Saved data entries
Segment Open

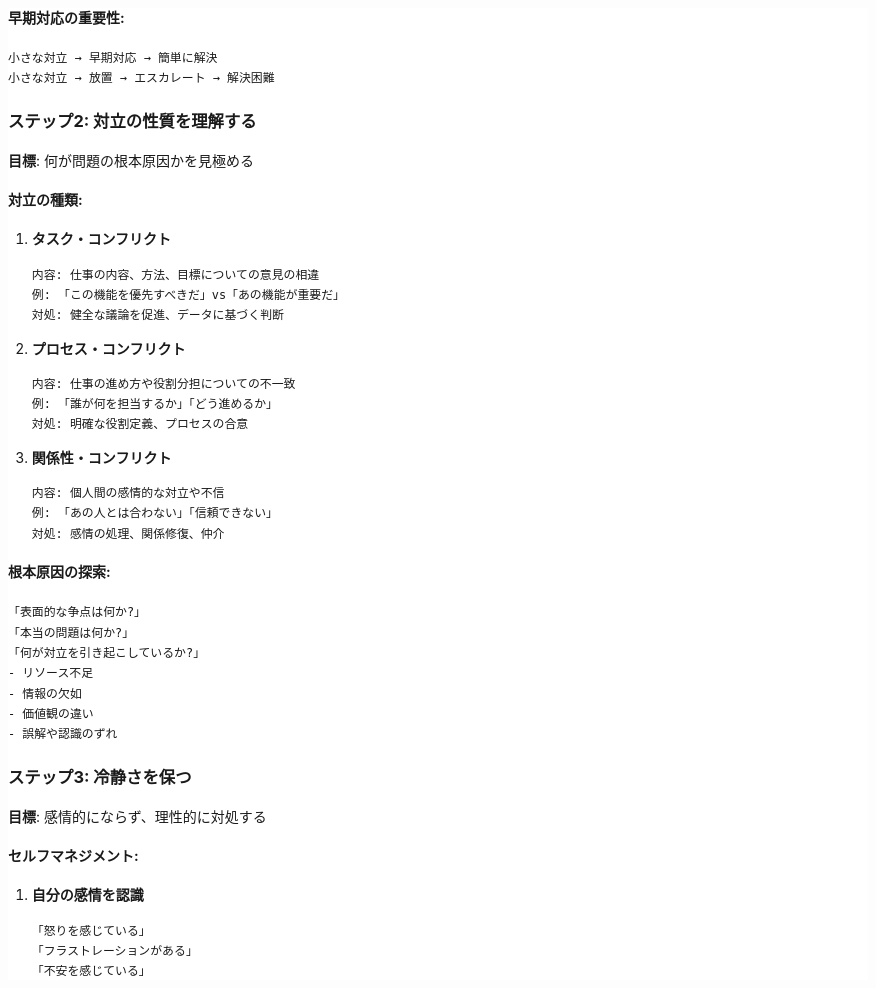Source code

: #### 早期対応の重要性:

```
小さな対立 → 早期対応 → 簡単に解決
小さな対立 → 放置 → エスカレート → 解決困難
```

### ステップ2: 対立の性質を理解する

**目標**: 何が問題の根本原因かを見極める

#### 対立の種類:

1. **タスク・コンフリクト**
   ```
   内容: 仕事の内容、方法、目標についての意見の相違
   例: 「この機能を優先すべきだ」vs「あの機能が重要だ」
   対処: 健全な議論を促進、データに基づく判断
   ```

2. **プロセス・コンフリクト**
   ```
   内容: 仕事の進め方や役割分担についての不一致
   例: 「誰が何を担当するか」「どう進めるか」
   対処: 明確な役割定義、プロセスの合意
   ```

3. **関係性・コンフリクト**
   ```
   内容: 個人間の感情的な対立や不信
   例: 「あの人とは合わない」「信頼できない」
   対処: 感情の処理、関係修復、仲介
   ```

#### 根本原因の探索:

```
「表面的な争点は何か?」
「本当の問題は何か?」
「何が対立を引き起こしているか?」
- リソース不足
- 情報の欠如
- 価値観の違い
- 誤解や認識のずれ
```

### ステップ3: 冷静さを保つ

**目標**: 感情的にならず、理性的に対処する

#### セルフマネジメント:

1. **自分の感情を認識**
   ```
   「怒りを感じている」
   「フラストレーションがある」
   「不安を感じている」
   ```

Segment Closed

What is expected: Where in the entries above does the word "小さな対立" appear? Copy each line that has it.

Your solution:
小さな対立 → 早期対応 → 簡単に解決
小さな対立 → 放置 → エスカレート → 解決困難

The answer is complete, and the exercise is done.